Let's break down the scenario you've presented regarding the parallel plate capacitor immersed in a conducting liquid and subjected to a magnetic field. This situation involves several physical principles, including electromagnetism, fluid dynamics, and circuit theory. Each option you've listed can be analyzed based on these principles.

Understanding the System

We have a parallel plate capacitor with plate area A and separation d, placed in a conducting liquid that flows with a constant velocity V. The liquid has a conductivity s, and there's a magnetic field B that is perpendicular to the flow of the liquid. The capacitor is connected to an external resistance R. Let's evaluate each statement one by one.

Evaluating Each Statement

• a. The current in the circuit is constant

In this scenario, the flow of the conducting liquid creates a motion-induced electromotive force (emf) due to the interaction with the magnetic field. According to Faraday's law of electromagnetic induction, a changing magnetic field or a conductor moving through a magnetic field induces an emf. However, since the liquid flows at a constant velocity and the magnetic field is constant, the induced emf will also be constant. This means that the current in the circuit can be considered constant, assuming the resistance R does not change. Therefore, this statement is true.

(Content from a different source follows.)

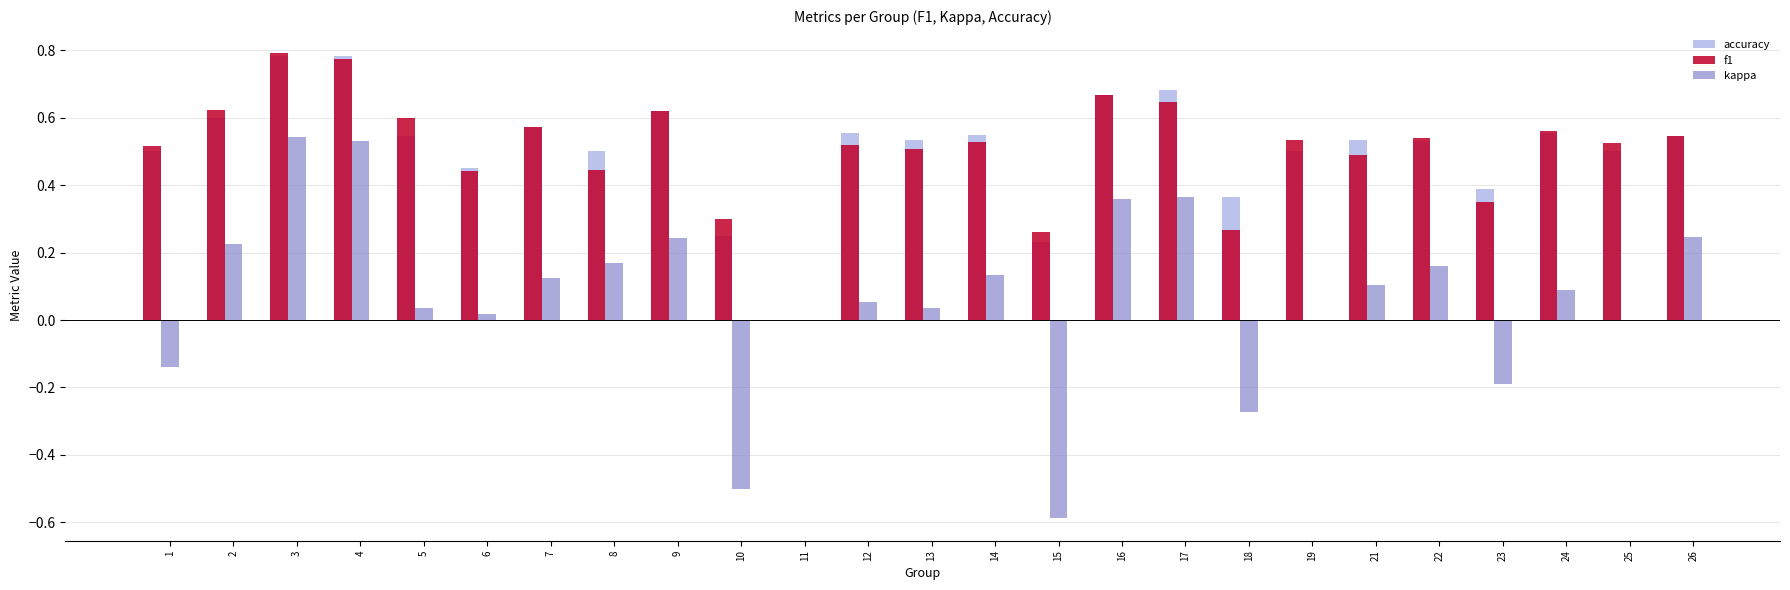

Is it true that f1 equals 0.5 at 13?

True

• b. Magnetic field causes work which causes heat liberation

The interaction between the magnetic field and the moving conductive liquid does indeed involve work being done. The Lorentz force acts on the charges in the liquid, causing them to move and generate current. This movement of charges through the resistance R results in power dissipation in the form of heat, as described by Joule's law (P = I²R). Thus, this statement is also true.

• c. The power dissipated in external resistance is (V² B² d² R)/(d/A + R)

To analyze this statement, we need to consider the power dissipated in the resistor. The induced emf (E) due to the motion of the liquid can be expressed as E = B * V * d, where B is the magnetic field strength, V is the velocity of the liquid, and d is the separation between the plates. The current (I) through the resistor can be calculated as I = E / R. The power (P) dissipated in the resistor is given by P = I²R. Substituting the expression for I, we can derive the power formula. However, the provided formula does not seem to match the standard derivation, indicating that this statement is likely false.

• d. External forces are to be applied to maintain constant flow of liquid with uniform speed

In a real-world scenario, to maintain a constant flow of a conducting liquid, external forces may indeed be required to counteract any frictional forces or drag that arise due to the viscosity of the liquid and the interaction with the capacitor plates. If the liquid is flowing steadily, it implies that the net force acting on it is zero, which means that any driving force must balance the resistive forces. Therefore, this statement is true.

Summary of Findings

Based on our analysis, we can conclude the following:

• Statement a is true: The current in the circuit is constant.
• Statement b is true: The magnetic field causes work, leading to heat liberation.
• Statement c is likely false: The power formula provided does not align with standard derivations.
• Statement d is true: External forces are necessary to maintain the constant flow of the liquid.

Understanding these principles not only helps in solving this particular question but also builds a foundation for exploring more complex systems involving electromagnetism and fluid dynamics. If you have any further questions or need clarification on any point, feel free to ask!